_Aim of the exercise_
Each line below from the one containing "Figure 9. XRD" through the one containing "Figure 8. ( a" is to be given again exactly, and no line outside that span.

Records from a data collection:
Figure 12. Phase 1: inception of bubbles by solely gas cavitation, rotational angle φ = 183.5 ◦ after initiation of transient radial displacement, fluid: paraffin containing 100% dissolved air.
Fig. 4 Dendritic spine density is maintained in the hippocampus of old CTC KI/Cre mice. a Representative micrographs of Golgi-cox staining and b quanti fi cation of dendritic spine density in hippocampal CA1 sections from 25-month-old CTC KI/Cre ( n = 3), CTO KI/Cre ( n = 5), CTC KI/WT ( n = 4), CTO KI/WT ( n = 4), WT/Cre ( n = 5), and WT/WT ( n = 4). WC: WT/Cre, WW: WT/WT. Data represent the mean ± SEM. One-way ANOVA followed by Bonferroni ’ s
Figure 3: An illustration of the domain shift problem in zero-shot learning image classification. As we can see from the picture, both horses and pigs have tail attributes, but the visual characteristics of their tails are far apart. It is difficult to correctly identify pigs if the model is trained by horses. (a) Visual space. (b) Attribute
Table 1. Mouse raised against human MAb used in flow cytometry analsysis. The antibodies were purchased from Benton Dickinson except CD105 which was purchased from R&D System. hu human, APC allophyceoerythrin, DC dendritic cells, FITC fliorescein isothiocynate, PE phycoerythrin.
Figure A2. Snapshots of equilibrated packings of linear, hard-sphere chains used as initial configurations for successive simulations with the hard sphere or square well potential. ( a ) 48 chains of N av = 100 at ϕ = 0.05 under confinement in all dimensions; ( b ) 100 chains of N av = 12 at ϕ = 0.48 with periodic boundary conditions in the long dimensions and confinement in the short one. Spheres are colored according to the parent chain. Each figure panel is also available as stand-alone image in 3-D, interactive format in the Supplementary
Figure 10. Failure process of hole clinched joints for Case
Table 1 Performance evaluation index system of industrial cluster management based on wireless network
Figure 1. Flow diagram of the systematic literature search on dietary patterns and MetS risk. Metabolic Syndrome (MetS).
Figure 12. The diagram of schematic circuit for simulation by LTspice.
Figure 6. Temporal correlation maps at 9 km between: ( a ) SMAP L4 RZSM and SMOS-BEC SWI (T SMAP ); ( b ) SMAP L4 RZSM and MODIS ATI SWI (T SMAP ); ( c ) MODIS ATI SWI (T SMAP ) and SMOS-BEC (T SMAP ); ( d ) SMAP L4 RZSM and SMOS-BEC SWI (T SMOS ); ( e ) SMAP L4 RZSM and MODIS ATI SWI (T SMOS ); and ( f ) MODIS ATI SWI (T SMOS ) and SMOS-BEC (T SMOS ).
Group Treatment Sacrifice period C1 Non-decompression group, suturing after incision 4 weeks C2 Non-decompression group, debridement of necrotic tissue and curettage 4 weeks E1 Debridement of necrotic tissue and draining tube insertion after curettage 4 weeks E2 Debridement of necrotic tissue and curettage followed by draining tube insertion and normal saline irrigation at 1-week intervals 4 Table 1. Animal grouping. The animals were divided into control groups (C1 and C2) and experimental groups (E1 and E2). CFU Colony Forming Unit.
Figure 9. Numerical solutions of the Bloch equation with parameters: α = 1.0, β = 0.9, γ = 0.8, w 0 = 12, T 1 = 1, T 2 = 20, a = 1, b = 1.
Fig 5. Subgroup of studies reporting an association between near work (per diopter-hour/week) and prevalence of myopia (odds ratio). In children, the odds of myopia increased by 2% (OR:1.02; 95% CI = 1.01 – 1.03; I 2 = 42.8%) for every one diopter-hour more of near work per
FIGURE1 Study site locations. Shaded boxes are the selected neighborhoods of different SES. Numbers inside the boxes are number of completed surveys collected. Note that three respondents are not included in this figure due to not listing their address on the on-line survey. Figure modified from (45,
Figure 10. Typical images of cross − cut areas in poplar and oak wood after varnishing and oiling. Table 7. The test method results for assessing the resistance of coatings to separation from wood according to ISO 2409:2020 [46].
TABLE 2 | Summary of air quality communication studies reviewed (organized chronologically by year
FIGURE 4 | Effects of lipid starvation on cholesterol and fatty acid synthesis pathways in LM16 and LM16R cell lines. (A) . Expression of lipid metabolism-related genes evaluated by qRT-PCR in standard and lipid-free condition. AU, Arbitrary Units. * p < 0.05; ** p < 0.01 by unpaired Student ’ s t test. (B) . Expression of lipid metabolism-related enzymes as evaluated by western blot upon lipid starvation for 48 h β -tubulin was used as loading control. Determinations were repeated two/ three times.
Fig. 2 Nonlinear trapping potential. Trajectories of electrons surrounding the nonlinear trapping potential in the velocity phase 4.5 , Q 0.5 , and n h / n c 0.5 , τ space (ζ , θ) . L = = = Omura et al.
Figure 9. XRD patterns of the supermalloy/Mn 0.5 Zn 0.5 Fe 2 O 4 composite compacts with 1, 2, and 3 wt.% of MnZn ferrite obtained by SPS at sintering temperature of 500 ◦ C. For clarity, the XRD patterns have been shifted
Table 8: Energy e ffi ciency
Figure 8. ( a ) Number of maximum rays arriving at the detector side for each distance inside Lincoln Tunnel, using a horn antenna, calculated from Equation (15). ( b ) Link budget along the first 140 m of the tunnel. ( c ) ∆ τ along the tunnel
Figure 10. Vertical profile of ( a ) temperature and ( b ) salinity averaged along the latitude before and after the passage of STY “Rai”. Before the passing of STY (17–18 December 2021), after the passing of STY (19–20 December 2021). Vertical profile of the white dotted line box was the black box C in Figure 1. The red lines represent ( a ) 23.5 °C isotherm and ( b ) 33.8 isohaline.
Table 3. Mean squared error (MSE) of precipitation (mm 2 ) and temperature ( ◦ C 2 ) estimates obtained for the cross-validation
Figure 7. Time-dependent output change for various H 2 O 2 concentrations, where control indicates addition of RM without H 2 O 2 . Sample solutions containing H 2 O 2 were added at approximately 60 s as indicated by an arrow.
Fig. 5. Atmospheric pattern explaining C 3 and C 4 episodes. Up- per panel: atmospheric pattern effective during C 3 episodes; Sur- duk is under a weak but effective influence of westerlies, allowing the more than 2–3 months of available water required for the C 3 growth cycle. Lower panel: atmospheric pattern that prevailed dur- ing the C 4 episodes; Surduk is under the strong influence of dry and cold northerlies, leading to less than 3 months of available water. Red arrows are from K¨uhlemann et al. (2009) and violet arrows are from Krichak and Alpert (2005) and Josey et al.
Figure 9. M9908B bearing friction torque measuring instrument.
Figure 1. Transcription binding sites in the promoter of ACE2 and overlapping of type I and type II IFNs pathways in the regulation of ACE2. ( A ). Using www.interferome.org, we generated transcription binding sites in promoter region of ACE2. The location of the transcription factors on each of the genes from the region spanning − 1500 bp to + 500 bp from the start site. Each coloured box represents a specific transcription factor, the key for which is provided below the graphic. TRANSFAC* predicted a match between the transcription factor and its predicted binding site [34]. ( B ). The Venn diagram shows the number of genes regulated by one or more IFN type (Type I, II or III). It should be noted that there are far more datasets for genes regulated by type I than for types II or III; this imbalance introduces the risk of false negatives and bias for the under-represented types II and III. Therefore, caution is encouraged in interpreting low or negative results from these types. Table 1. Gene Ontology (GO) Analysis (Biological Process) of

_Task answer_
Figure 9. XRD patterns of the supermalloy/Mn 0.5 Zn 0.5 Fe 2 O 4 composite compacts with 1, 2, and 3 wt.% of MnZn ferrite obtained by SPS at sintering temperature of 500 ◦ C. For clarity, the XRD patterns have been shifted
Table 8: Energy e ffi ciency
Figure 8. ( a ) Number of maximum rays arriving at the detector side for each distance inside Lincoln Tunnel, using a horn antenna, calculated from Equation (15). ( b ) Link budget along the first 140 m of the tunnel. ( c ) ∆ τ along the tunnel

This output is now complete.